Q: Hi! Can you state your name, what you do, and what your company does?

A: Hi there! I’m Marcus from Elsevier. I work in a team building their global ecommerce platform.

How’s your day going?

Not too bad. Had a kickoff meeting for an exciting upcoming project.

Tell me the story of npm at your company. What specific problem did you have that private packages and orgs solved?

Our backend is made up of mostly microservices. Various APIs to handle things like orders and customers have a corresponding custom client as an npm module that we publish to a private npm Org. This helps us handle changes to API gracefully through versioning of the endpoints and clients as well as distributing TypeScript type definitions for the requests and responses of all our APIs.

Can you tell us a story about a specific package you wanted to make that private packages really enabled you to do?

As a platform, we handle multiple online shops within the company. Some are built by us, others are built by other teams. We have a single API that takes in all orders, stores them in a database and passes off to various fulfillment systems. We created an npm module to expose the types for a submitted order along with a generated .JSON schema that our API uses to validate orders sent to it. This module gets an upgrade as our endpoint is versioned to handle new data. These types are now only available as TypeScript definitions but we are currently working on generating types for PHP also.
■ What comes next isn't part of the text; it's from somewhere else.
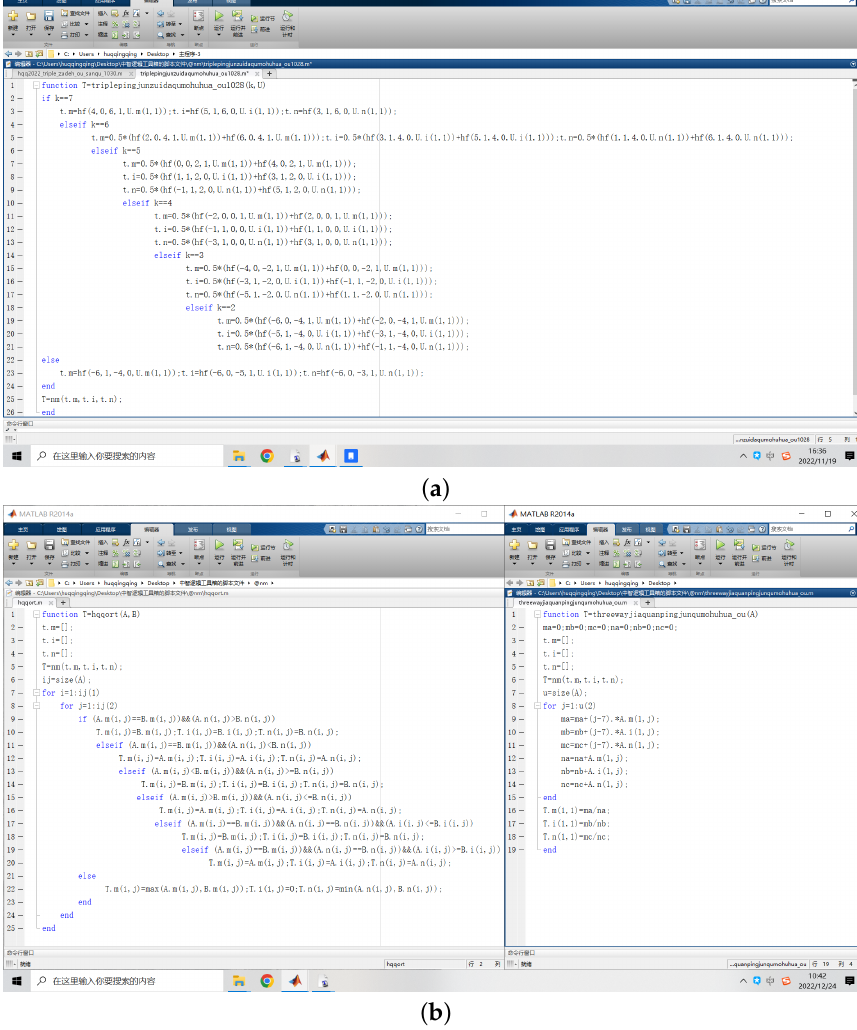
Figure 3. MOM defuzzification method ( a ) and WA defuzzification method ( b ).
Does your company do open source? How do you negotiate what you keep private and public (feel free to be as vague as you need to be)?
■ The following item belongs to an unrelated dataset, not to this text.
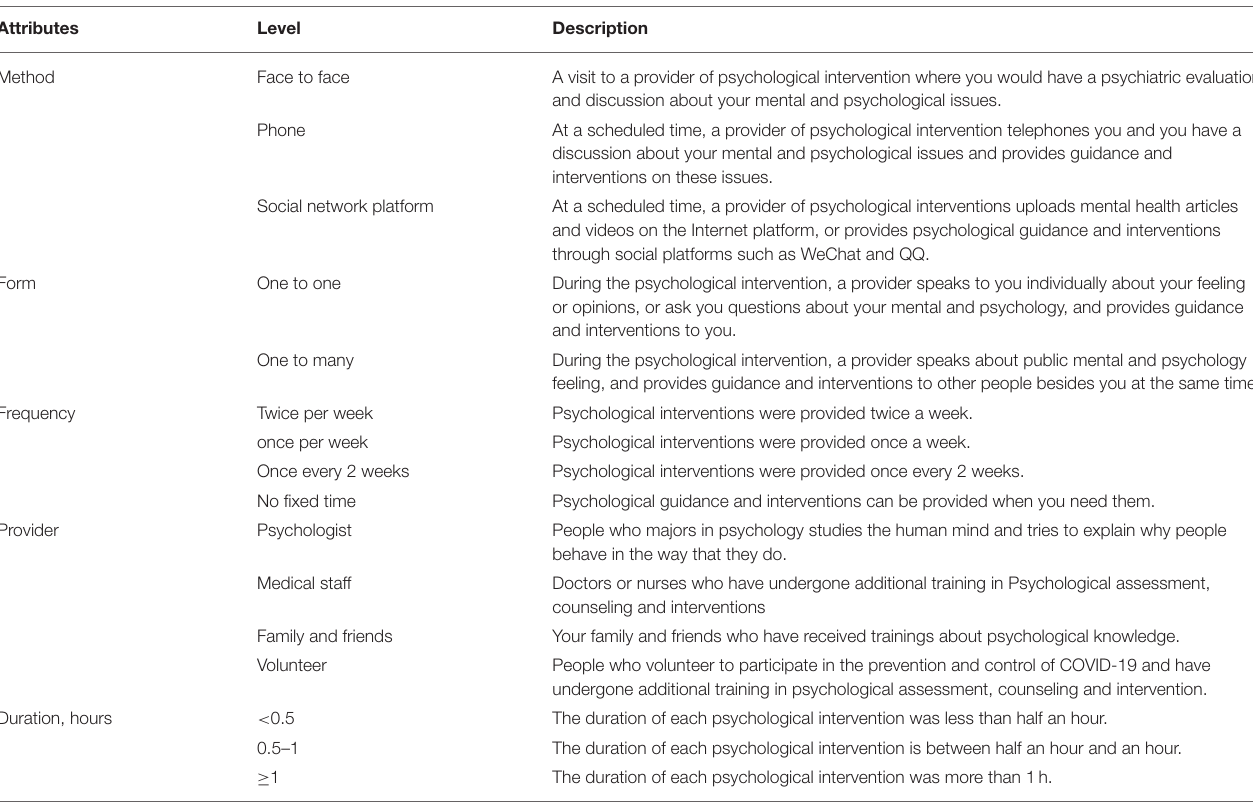
TABLE 1 | Attributes and levels. Attributes Level Description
Not as much as we’d like. A lot of what we work on is specific to our organisation. Anything that’s generic we try to open source, like the above-mentioned json-schema-php-generator.

To people who are unsure what they could use private packages for - how would you explain the use case?

I think anything that is shared across multiple applications (be that logic, type definitions or something else) is a great candidate for private packages. As I said above, we use them heavily for sharing type definitions, but we also have a few modules that simply contain organisation-wide logic (such as country/region data) as a .JSON file with some helper methods.

How’s it going? How’s the day to day experience of using private packages/orgs? 

Mostly it’s working well. We use npm extensively already so incorporating our own modules has seen very little friction. With tools like np we can make sure our packages are published in a consistent way with passing tests.

How would you see the product improved or expanded in the future? 

We have run into one issue. With our versioned endpoint we still need to support older versions until we can ensure all clients have moved to the latest. We have an npm module containing our .JSON schema to validate against but we were unable to import multiple versions of a single module. Ideally, we’d like to be able to have version 1, 2, and 3 as dependencies and import them separately into our validator. We managed to work around this by moving the old version to a sub-directory and publishing that as its own package with the version appended to the end of the name.

Would you recommend that another org or company use private packages or orgs and why?

If you have a use case that requires some form of shared code or assets between applications it’s definitely worth giving private npm modules a try. They fit nicely into existing workflows and are easy enough to remove or replace if they don’t fit.